## Enunciado de la tarea
Explique, según el texto sobre la acumulación de datos, por qué no nos damos cuenta del enorme volumen de información que guardamos en nuestros equipos.

## Texto extraído
----

Los datos terminan teniendo el mismo destino de las cosas acumuladas por años en un cuarto
Entre las habilidades que aprendemos por cuenta propia, por no decir que desarrollamos instintivamente, se encuentra la propensión a acumular cosas. Basta revisar en las esquinas de cualquier casa para descubrir montones de libros, botellas, latas, prendas de ropa, envases o cualquier otro objeto que soporte estar por años en el mismo sitio. Ni hablar de aquellos oficios como la plomería, la mecánica automotriz o la carpintería: sus practicantes siempre tienen un depósito de piezas reemplazadas, que algún día harán volver al ruedo; y quienes consumen información en estos tiempos digitales no se quedan atrás, también pueden ser acumuladores.
Los datos electrónicos son unos de los bienes que con mayor facilidad podemos guardar, guardar y guardar. Decir que una computadora tiene 2 terabytes no significa mayor cosa para muchos de nosotros. En cambio, si nos dicen que tenemos 150.000 canciones almacenadas en ese equipo, nos cambia la perspectiva. Es mucho, pero ni siquiera nos damos cuenta de semejante volumen, porque vamos almacenando sin mediar mayor razonamiento. Eso estimula formidablemente la adicción por acumular.
Si se necesitan pruebas de esta compulsión, podemos revisar nuestros teléfonos inteligentes. Conseguiremos fotos, audios y videos que ni siquiera recordamos tener. Una mención especial merecen los archivos provenientes de WhatsApp. Desde la foto de la tubería rota de la comunidad hasta las imágenes perdidas de algún acto escolar duermen el sueño eterno digital en nuestros dispositivos. Razones sobran para justificar su permanencia e incluyen nuestra falta de interés por limpiar el espacio de almacenamiento, el temor a perder esa información porque “algún día hará falta” y la dinámica de un mundo dedicado a bombardearnos de información.

----

## Entradas de datos almacenadas
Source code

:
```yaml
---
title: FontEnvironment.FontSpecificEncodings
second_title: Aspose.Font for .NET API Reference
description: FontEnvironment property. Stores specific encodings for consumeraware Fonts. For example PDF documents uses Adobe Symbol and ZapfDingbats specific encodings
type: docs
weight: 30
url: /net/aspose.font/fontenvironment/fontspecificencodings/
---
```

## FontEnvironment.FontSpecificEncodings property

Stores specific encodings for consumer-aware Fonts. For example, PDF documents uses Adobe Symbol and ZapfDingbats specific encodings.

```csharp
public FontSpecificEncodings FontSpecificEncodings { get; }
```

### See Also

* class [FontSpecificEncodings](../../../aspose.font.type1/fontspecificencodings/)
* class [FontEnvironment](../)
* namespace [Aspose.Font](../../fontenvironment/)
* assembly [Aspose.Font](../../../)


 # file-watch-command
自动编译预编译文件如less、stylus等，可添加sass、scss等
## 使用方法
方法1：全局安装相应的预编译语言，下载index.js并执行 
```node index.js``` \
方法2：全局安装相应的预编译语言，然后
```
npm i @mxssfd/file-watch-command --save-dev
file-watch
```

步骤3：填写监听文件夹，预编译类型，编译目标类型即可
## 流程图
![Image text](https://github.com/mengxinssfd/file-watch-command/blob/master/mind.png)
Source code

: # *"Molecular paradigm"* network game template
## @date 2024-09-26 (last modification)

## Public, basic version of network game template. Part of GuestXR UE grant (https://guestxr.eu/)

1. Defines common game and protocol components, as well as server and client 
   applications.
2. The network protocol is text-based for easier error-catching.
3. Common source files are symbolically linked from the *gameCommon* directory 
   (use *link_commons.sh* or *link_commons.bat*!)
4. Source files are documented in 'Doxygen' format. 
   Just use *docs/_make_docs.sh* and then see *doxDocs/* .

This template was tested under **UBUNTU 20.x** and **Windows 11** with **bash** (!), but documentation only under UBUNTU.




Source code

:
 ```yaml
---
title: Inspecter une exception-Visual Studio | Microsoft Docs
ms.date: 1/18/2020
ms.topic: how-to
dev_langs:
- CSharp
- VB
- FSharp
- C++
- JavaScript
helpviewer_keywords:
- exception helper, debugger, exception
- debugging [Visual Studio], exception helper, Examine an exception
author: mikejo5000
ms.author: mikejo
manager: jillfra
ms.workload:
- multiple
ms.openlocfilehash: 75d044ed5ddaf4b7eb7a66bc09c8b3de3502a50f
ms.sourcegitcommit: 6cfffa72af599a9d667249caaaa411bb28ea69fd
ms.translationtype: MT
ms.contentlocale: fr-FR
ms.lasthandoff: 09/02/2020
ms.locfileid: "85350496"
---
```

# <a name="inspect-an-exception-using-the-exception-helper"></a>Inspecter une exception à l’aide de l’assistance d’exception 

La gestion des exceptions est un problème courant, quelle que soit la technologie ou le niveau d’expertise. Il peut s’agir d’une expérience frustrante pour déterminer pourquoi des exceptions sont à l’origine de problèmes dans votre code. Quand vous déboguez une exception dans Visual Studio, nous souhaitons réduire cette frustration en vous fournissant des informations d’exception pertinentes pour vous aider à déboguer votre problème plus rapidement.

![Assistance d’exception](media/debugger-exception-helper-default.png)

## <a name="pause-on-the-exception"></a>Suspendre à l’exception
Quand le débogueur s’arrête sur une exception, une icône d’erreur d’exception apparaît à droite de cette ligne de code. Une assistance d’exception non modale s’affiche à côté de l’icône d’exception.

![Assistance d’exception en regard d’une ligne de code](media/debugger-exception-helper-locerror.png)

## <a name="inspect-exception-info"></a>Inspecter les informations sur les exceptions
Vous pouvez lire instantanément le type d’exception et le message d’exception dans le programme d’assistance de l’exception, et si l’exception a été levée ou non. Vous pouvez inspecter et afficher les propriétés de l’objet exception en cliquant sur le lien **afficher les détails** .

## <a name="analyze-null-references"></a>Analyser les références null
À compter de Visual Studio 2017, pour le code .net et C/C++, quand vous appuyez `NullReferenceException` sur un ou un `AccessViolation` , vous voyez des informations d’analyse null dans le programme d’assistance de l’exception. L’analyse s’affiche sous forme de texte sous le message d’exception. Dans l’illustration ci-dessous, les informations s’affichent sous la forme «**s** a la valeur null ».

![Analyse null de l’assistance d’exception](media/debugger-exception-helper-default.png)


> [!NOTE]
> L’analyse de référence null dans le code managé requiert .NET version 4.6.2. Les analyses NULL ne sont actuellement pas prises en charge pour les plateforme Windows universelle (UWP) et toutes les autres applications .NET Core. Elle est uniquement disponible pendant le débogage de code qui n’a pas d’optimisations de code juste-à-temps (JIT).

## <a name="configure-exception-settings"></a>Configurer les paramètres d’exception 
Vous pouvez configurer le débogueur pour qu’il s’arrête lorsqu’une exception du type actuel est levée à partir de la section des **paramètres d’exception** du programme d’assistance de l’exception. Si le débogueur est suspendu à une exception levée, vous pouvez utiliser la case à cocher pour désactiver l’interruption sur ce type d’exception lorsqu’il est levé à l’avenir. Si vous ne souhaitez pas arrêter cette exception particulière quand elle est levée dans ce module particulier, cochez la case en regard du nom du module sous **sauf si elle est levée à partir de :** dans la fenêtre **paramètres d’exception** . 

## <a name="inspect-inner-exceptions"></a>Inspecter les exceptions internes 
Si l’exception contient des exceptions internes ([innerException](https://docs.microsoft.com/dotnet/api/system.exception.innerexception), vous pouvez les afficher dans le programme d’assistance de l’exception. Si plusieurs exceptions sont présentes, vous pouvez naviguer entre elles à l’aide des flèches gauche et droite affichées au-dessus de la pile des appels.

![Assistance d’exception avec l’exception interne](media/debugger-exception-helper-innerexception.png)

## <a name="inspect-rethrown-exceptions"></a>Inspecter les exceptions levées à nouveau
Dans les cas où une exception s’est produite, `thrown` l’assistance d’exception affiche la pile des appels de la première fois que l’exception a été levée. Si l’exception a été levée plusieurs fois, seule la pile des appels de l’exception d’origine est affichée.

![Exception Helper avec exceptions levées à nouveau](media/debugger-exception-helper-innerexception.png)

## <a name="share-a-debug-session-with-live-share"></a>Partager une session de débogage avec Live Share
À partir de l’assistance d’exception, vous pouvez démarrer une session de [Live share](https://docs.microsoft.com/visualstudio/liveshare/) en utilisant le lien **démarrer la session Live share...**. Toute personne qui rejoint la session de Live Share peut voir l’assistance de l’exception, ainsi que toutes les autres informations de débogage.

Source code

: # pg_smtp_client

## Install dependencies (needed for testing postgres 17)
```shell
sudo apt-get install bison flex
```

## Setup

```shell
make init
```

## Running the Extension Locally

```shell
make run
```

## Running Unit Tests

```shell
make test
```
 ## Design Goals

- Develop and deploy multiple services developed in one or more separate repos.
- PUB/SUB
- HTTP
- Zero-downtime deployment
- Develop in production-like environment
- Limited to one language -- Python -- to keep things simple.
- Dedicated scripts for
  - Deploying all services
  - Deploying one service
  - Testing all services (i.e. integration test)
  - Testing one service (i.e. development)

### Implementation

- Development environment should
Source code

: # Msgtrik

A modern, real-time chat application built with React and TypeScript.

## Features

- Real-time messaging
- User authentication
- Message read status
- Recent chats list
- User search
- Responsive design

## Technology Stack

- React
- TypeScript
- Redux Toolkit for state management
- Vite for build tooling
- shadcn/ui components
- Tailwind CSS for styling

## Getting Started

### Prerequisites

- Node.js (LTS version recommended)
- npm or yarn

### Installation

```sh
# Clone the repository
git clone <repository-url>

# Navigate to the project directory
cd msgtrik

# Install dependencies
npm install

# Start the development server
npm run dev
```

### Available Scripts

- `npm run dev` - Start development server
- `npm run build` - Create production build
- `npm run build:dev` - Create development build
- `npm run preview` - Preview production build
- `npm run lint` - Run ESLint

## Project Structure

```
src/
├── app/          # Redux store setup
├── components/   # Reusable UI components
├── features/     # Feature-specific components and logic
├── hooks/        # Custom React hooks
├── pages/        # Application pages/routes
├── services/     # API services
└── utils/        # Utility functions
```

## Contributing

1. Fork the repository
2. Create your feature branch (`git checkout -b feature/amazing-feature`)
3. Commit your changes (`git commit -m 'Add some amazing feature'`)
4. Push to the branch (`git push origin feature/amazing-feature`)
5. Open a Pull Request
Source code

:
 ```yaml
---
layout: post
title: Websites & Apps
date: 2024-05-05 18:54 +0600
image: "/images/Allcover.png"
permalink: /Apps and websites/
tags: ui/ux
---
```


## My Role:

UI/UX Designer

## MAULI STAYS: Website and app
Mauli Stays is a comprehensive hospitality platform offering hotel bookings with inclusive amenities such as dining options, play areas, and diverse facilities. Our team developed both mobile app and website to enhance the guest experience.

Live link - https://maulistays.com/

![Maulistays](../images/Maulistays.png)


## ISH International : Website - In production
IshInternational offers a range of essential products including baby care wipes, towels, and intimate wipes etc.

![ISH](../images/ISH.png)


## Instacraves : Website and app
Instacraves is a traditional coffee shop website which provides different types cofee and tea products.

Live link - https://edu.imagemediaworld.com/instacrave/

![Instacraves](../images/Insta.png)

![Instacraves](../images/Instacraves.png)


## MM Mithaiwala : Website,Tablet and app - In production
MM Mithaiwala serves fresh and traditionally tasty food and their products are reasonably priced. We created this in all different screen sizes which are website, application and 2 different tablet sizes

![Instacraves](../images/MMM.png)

----

## Solución propuesta
No nos damos cuenta de semejante volumen porque vamos almacenando sin mediar mayor razonamiento.